Wednesday, Reynolds held its final shareholder’s meeting. That’s big news, but the local press here in Winston-Salem didn’t give BAT’s buyout of Reynolds much attention. WXII spent about a minute describing the worlds largest tobacco company. Then they went on to the next story without any reflection on Reynolds’ history with the city or the future of Reynolds under BAT ownership.
Richard Craver, the Winston-Salem Journal’s excellent business reporter, had a couple of good articles on the subject. I loved the way he started his article, Reynolds shareholders overwhelmingly sale to BAT, “It took 12 minutes Wednesday for Reynolds American Inc. shareholders to approve ending 142 years of corporate independence.”
The Journal had much more extensive coverage of Reynolds/BAT’s 2014 acquisition of Lorillard. This time around Winston’s paper of record seems more concerned with the Jason Corbett murder trial, than the creation of the world’s largest tobacco company. Molly Corbett may have killed her husband with the help of her father. I don’t know, that’s for the jury to decide. But tobacco use kills more than 7 million annually worldwide.
Too many people think that tobacco is a story of the past. They believe that Big Tobacco is transitioning away from tobacco. But BAT and the other remaining members of Big Tobacco aren’t transitioning away from tobacco any more than BP is transitioning away from oil. At best they’re diversifying.
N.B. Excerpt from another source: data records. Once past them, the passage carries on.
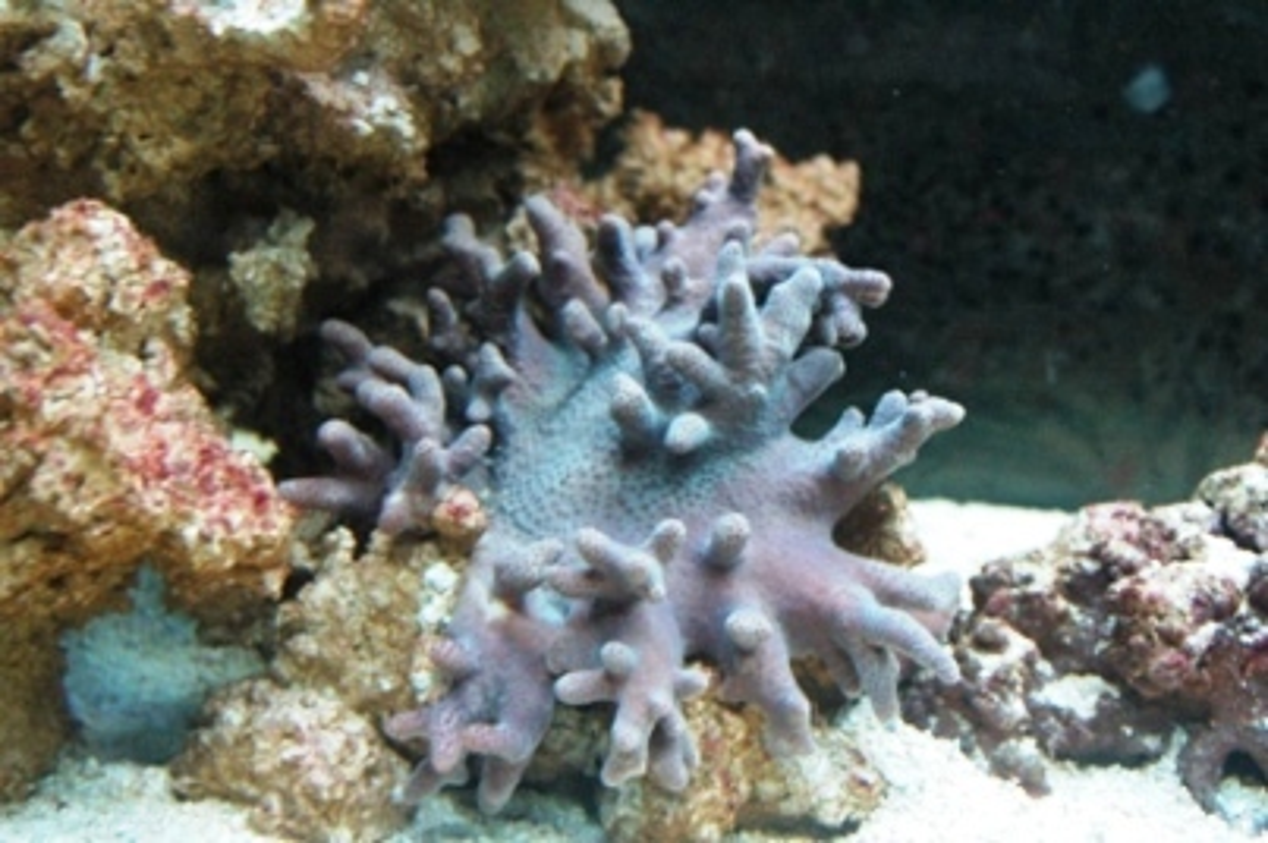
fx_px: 1478
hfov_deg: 46.4
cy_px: 422
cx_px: 634
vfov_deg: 31.8
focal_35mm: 42
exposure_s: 1/125
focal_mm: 28
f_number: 4.5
I find tobacco a compelling story because tobacco continues to kill so many people here in America and abroad. Tobacco companies continue to shamelessly lie, perhaps with no equal.
They pioneered public relations and fraudulent advertisements. Their playbook of deception was instrumental in the decades’ long climate denial campaign by the coal and oil industries.
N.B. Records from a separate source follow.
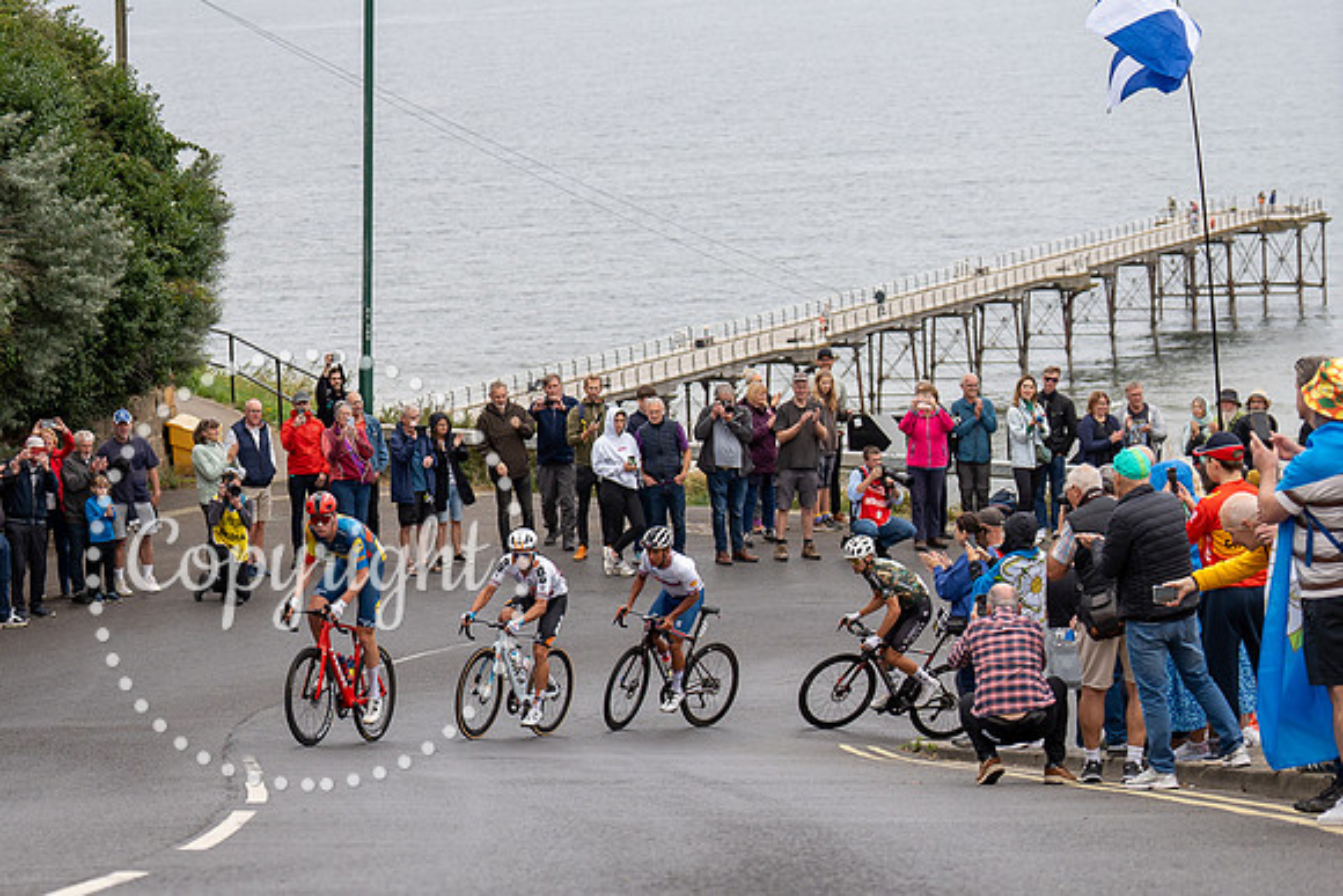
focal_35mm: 122
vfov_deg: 11.2
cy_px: 661
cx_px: 358
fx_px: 4550
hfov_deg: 16.7
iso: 320
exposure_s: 1/1000
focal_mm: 70
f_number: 3.5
The 2 million square-foot cigarette factory in Tobaccoville sits on a 614-acre site — 46 of them are indoors. About 350 million smokes a day come out of this place, 80 billion a year. The machines that put them together churn out about 10,000 cigarettes per minute.” -Traid City Beat
Far from being a thing of the past, BAT/Reynolds could be a picture of a dystopian future that awaits us if we don’t act now. Where few workers are needed and the public good is of little concern.
Gone are the days that Reynolds employed a sizeable portion of the city’s workforce and paid more in taxes than anyone else in the state. Reynolds has always been fiercely anti-union, but the threat of unionization compelled them to pay good wages and benefits. For all of Reynolds’ faults, Reynolds did have a benevolent and philanthropic side. Gone are the days of Papa Reynolds.
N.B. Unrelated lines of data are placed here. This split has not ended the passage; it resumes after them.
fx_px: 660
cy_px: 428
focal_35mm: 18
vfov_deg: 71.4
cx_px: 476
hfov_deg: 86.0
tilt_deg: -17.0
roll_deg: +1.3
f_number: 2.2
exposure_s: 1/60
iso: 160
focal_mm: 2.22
Financialization and automation are the forces that define Reynolds and the rest of the tobacco industry today. Sure, they’ll be happy to give to the Art’s, but they’re not going to build houses for their workers like Reynolds did decades ago. BAT’s buyout of Reynolds is another reminder that the world is getting more precarious for ordinary workers and ordinary cities like Winston-Salem.
Winston has precious few corporations located here. Krispy Kreme and now Reynolds, the two corporations most closely associated with Winston are now both owned by European conglomerates.